With the European Commission likely to place France under an Excessive Deficit Procedure (EDP) for exceeding the budget deficit limit of 3% of GDP, the fractious parliament makes it difficult to pass necessary budget cuts to comply with EU rules, further complicating the political and economic landscape. 

Additionally, the implementation of the French Finance Law for 2024, expected in Autumn, faces challenges. The political outcome will play a crucial role in determining how the proposed measures are enacted. Political instability, could lead to delays and amendments and the practical aspects of implementing the law could face bureaucratic hurdles.

Despite all these, the CAC 40 index rose by 0.4%, and French shares and bond prices turned higher after initial falls.

It is important to note that a new dissolution of parliament and elections cannot be carried out within the year following a previous dissolution.

The results (as per Euronews)

  • The New Popular Front (NFP) managed to secure 26.9% of the votes, taking 182 seats.
  • The Macron Ensemble only received 22.3% of votes, giving them 168 seats.
  • The National Rally (RN) and its allies secured 37.3% of votes, taking 143 seats.
  • The Republicans won 45 seats, while other and regional parties won a total of 39 seats. 

The National Rally amassed the most seats of any single party, with the party’s lead candidate Jordan Bardella denouncing its rivals political strategy to withdraw candidates from hundreds of races to avoid splitting their support. Although they have been set back, RN Leader Marine Le Pen remains optimistic about the future, stating “The tide is rising. It didn’t rise high enough his time, but it’s still rising. And as a result, our victory, in reality, is only delayed.”

The RN came short of expectations during the second round, it is crucial to note that it doubled its seats in parliament as compared to the last parliamentary elections in 2022, when it won 89 seats – which itself had already been a gain of 81 seats. 

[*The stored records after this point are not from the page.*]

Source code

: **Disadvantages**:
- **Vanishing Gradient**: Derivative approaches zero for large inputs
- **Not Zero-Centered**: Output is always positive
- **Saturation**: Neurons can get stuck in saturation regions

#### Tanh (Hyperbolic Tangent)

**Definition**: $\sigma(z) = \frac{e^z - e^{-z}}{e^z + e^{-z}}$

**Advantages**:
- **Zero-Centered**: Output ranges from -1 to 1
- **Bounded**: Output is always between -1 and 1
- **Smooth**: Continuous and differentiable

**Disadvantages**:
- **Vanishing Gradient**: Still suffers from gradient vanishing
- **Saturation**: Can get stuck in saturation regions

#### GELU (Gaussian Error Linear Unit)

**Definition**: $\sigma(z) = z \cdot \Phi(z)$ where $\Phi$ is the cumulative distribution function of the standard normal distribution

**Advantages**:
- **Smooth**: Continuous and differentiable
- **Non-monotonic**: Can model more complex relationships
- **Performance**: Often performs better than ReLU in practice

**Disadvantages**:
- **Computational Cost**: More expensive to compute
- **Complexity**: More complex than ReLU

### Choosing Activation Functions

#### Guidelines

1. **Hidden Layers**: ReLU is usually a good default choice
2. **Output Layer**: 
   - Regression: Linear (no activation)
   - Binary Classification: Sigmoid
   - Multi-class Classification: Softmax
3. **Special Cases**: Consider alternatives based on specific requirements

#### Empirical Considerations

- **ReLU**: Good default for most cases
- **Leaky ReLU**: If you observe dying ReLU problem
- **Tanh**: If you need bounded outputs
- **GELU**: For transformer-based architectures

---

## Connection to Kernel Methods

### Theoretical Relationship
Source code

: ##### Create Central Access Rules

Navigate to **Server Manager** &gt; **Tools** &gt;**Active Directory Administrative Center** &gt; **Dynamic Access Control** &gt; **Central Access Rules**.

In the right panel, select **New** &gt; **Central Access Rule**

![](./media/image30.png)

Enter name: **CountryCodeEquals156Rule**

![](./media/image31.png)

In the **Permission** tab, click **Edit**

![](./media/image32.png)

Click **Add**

The New Popular Front coalition showcased a united front, preventing RN from winning a majority. Although, France has avoided a far-right government, the result has plunged the country into a politcal limbo, leaving parliament gridlocked.

What’s next

The election leaves parliament divided up into three big groups, the Left, Centrists, and the Far Right. Current Prime Minister Gabriel Attal (RE) has announced his resignation for today (Monday), but President Macron has asked him to remain “for the moment” in order to “ensure the stability of the country”, according to a statement from the Elysée Palace. The immediate objective is to reassure the financial markets and international partners. 

It remains highly uncertain who the next Prime Minister will be, with the decision formally belonging to Emmanuel Macron. Political custom usually dictates that the had of government should be chosen from the strongest political force or coalition. There is currently no indication of Macron’s next move.

The New Popular Front have said that they immediately want to govern, with the Leader of the French Socialists arguing that the Prime Minister should come from the Alliance’s ranks. Among the shared policy objectives for the New Popular Front is to raise the minimum wage, increase wages for public sector workers, and impose a wealth tax. Leader, Jean-Luc Melenchon voiced his opinion stating, “The will of the people must be strictly respected… the president must invite the New Popular Front to govern”. 

What this means for the EU

Macron has been severely weakened in France, in turn this will have consequences for his position in Brussels. He has said France will continue to play a leading role in the bloc but the next French government doesn’t look as though it will be backing him. Whatever government emerges is unlikely to stay stable as there are many ideas the Left, Centrists, and Far-Right will never agree on.